A Picture is Worth a Thousand Words


We are working on getting him a  Home Teacher.  I think I have exactly 4 weeks before I will probably be transferred. We need to get him confirmed, ordained, and sent to the temple. Only problem is he works six days a week and gets home late. He only has Sunday off. We will work on convincing him on going to the temple with us one afternoon. We also need to teach him how to use a cell phone; he keeps buying a new cell phone battery each time his dies

It was my first time to  actually be  in the water.  Unfortunately I did not get to use my baptism pants. I wasn’t thinking about it until the day of, they do not fit anymore. But I will take them to a sister in the ward who can adjust the waistline.

The Ward mission leader and the Bishop are really nice to Antonio. The Bishop would like the members to fellowship him. My companion and I are assigned to talk next week. Our topic is Fellowshipping and exercising Christ-like attributes.

I do find it interesting when members talk a ton about helping the missionary work and whenever we schedule to leave with them they never show up, but João Vitor the guy they throw out of their sacrament meetings leaves with us for an entire day and doesn’t ask for anything. He leaves the house without food or a coat, or long pants, or shoes for that matter. We bought him dinner that night and found him an old coat.

He is the victim of:  never going to school. We are trying to teach him how to read. He still has problems with M and N, but he’s slowly getting the hang of it. I have a surprising amount of patience now.

What sandwiches I eat here? The first and last fast food I bought was at Subway. It is incredibly expensive here.  Now I am eating rice in creative ways. Tapioca if I am lucky. Most of the time we get too busy, I don’t think about eating until lunchtime, and then forget about it the rest of the day. I still eat three times a day. A bread roll sometimes or an egg towards the end of the day, not a big  meal. Brazilians really only eat Almoço (lunch) and then the rest are like snacks.. Dinner is a piece of bread or cake with some juice.

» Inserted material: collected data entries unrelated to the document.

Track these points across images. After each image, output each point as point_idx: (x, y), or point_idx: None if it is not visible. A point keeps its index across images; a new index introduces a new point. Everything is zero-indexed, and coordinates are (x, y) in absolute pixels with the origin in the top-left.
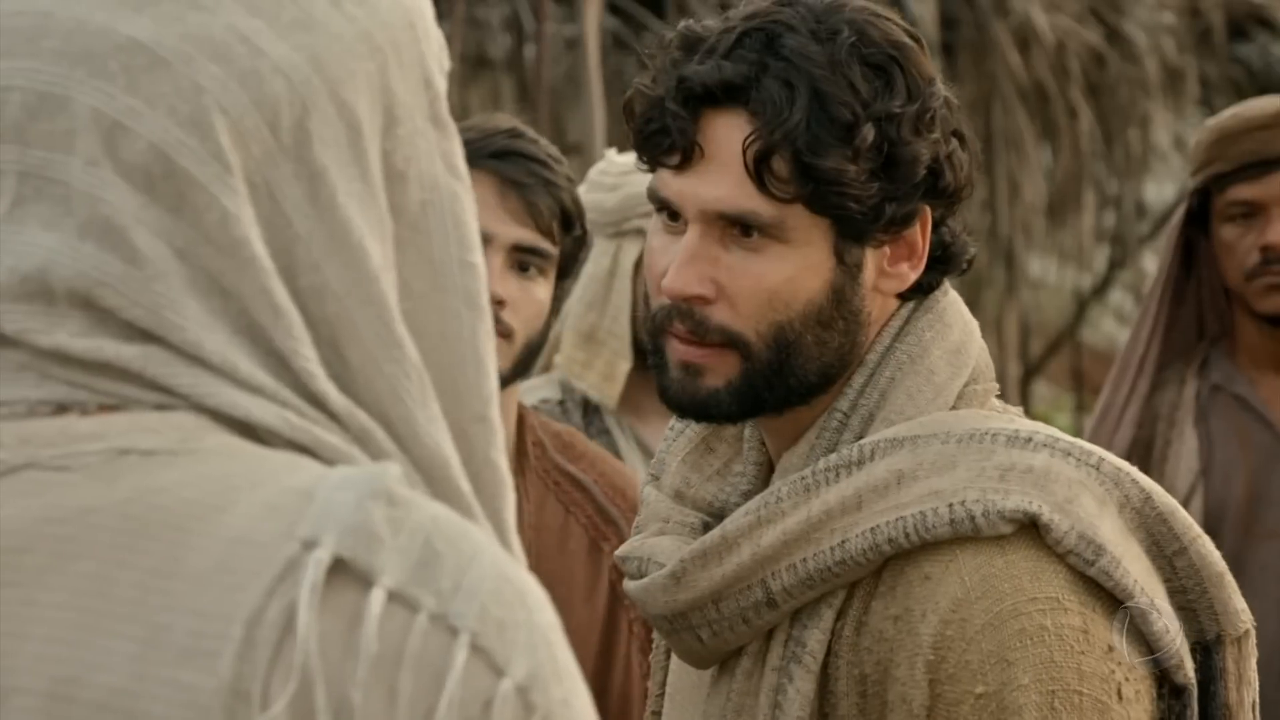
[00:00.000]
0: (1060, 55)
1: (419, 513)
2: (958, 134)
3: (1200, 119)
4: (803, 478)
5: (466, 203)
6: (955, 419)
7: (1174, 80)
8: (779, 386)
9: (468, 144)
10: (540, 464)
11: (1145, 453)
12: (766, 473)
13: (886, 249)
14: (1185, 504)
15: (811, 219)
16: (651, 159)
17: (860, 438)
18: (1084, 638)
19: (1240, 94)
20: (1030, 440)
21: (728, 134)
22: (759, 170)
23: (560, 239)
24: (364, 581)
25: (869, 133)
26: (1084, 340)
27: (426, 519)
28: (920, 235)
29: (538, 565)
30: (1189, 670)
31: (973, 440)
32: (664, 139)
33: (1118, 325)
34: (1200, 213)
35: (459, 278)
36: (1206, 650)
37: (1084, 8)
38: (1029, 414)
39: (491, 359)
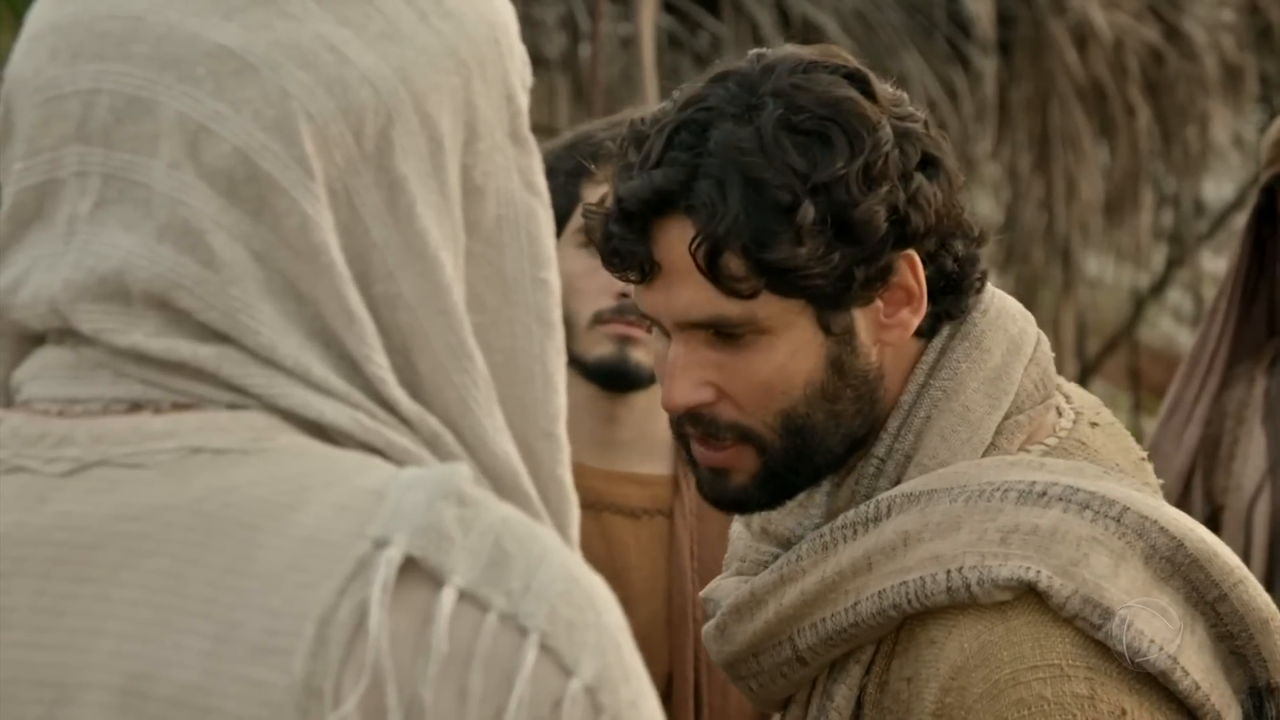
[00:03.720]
0: (1118, 53)
1: (489, 513)
2: (926, 160)
3: (1260, 117)
4: (821, 535)
5: (543, 219)
6: (976, 470)
7: (1233, 78)
8: (805, 469)
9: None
10: None
11: (1213, 451)
12: None
13: (878, 302)
14: (1252, 503)
15: (783, 303)
16: (621, 277)
17: (896, 483)
18: (1089, 704)
19: None
20: (1045, 494)
21: (678, 240)
22: (713, 272)
23: None
24: (435, 581)
25: (809, 210)
26: (1141, 339)
27: (497, 519)
28: (912, 278)
29: (701, 551)
30: None
31: (981, 498)
32: (619, 260)
33: (1175, 324)
34: (1270, 210)
35: (531, 294)
36: (1259, 696)
37: (1142, 5)
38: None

It  is  uncommon for someone to be obese here. It is considered a disability like having one less leg. They have reserved seats on buses along with the elderly, pregnant, and military police

Also expensive, Snickers. What do I eat here that is sweet and junk food-ish?  Oreos,  even the knock offs are expensive. I make sweet tapiocas sometimes with bananas and condensed milk. We have a recent convert of the sisters who is home alone with 5 cats and her sick mother. She loves the missionaries. That is the only place I get ice cream, which is quite a luxury at least in my part of the area.

We also  found out this week that at the end of each day the barbecue restaurant across the street from the chapel dumps the leftovers under the gate so Moroni can eat it. He eats better than we do, no wonder this dog has lived so long! Here’s a picture of him. The only problem is he is not like Winston he doesn’t pose well.


Yeah he still lives at the chapel. He spends all day chasing cats that slip under the fence

He is a really well exercised dog, he also plays football with the young men, actually plays not just steals the ball. It is cool. My time will run out in 2 minutes. I love you all, have a great week!


2 thoughts on “A Picture is Worth a Thousand Words”

  1. So glad to hear Antonio was baptised, now the members will need to love him and getting him to the temple is key! How far from the temple are you? Stay healthy, you are doing a great service. Love, Grandma

  2. Maybe you should change your name to Elder Moroni. Sent this comment through Facebook but I do not believe it went through.
    Love reading your posts and please stay safe in the area.